Ethics In Jainism – Moral Principles Governing Life Of Jains

As per Jainism, ethics is essential to root out karma and to gain liberation of the soul. Here is a short essay on the ethical path and moral principles governing life of Jains.

Jainism places great emphasis on the Tri Ratna Shradha as common to all the three principles of samyak drishti (right vision), samyaka jnana (right knowledge) and samyak charitra (right conduct).

Shradha ensures that one has a firm conviction with regard to the doctrine of Jainism. Perfect faith can result only from perfect knowledge. Starting with partial faith, the disciple learns further about the Jaina teachings and his faith is strengthened.

Samyaka Jnana has reference to the epistemological aspects and the kinds of knowledge – mediate and immediate – that can be gained. The soul in its intrinsic nature possesses infinite faith, knowledge and power. However, these characteristics are obscured in bound souls due to the presence of karma, which is the effect of the deeds of the soul. Right conduct sets out the ethical teachings which are conducive to spiritual growth, eradication of karma and the attainment of perfect knowledge.

The metaphysics of Jainism is closely inter-linked with the system of ethics. The nine categories of Jainism include jiva (conscious principle), ajiva (non-conscious principle), punya (virtue), papa (vice), asrava (influx of karma), bandha (bondage), samvara (stoppage of karma influx), nirjara (partial annihilation of karma) and moksha (liberation).

The entire universe is brought under the two categories of jiva and ajiva. Jiva is identified with life, of which consciousness is the essence. Among the non-conscious principles is included pudgala (matter). Bondage of the soul with matter is due to the effect of karma, the result of deeds due to which one is in the clutches of samsara (life cycle of birth and death). Among the different forms of karma referred to by Jainism are jnanavaraniya karma (those that cloud knowledge), darsana varaniya karma (those which cloud faith), mohaniya karma (those that produce delusion) and vedaniya karma (those which produce pleasure and pain).

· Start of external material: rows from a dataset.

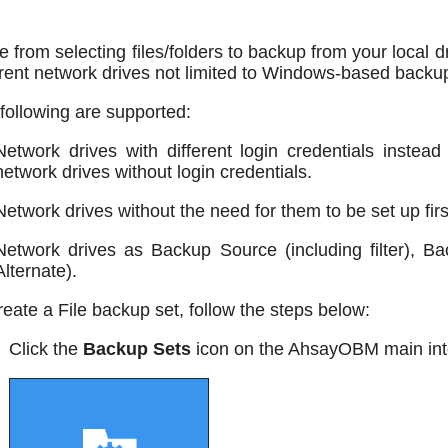
e from selecting files/folders to backup from your local 
erent network drives not limited to Windows-based backu
following are supported:
Network drives with different login credentials instea
network drives without login credentials.
Network drives without the need for them to be set up fi
Network drives as Backup Source (including filter), Ba
Alternate).
reate a File backup set, follow the steps below:
Click the
Backup Sets
icon on the AhsayOBM main int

Due to the union of the Self with matter, the purity of Self is lost and has to be regained by overcoming the effect of karma. The categories of papa and punya assume significance in the ethical context. Papa is the result of evil deeds generated by vice, and punya is the result of good deeds generated by virtuous conduct. The effects of deeds rebound on the individual and keep the cycle of samsara in motion. One should take up the path of a virtuous life to lead the way to spiritual growth. Ultimately, one transcends both virtue and vice. As an important prerequisite to the goal, an attitude of detachment is necessary in the performance of action. Samyak charitra is necessary for spiritual upliftment and for developing equanimity of mind. Jainism place importance on the five great vows, termed mahavratas, which are to be followed rigidly by ascetics of the Order; lay disciples follow the same in a modified manner, and these same vows are termed anuvratas.

The triratna principles of right faith, right knowledge and right conduct are the requisites to attain the final goal of liberation. These three principles are interlinked, so that progress or degeneration in one is reflected in the other two principles. It is by harmonious development of all these aspect that the soul can be freed from bondage to matter. By the attainment of the goal of moksha, the soul attains four-fold perfection (ananta catustaya), namely infinite knowledge, infinite faith, infinite power, and infinite bliss.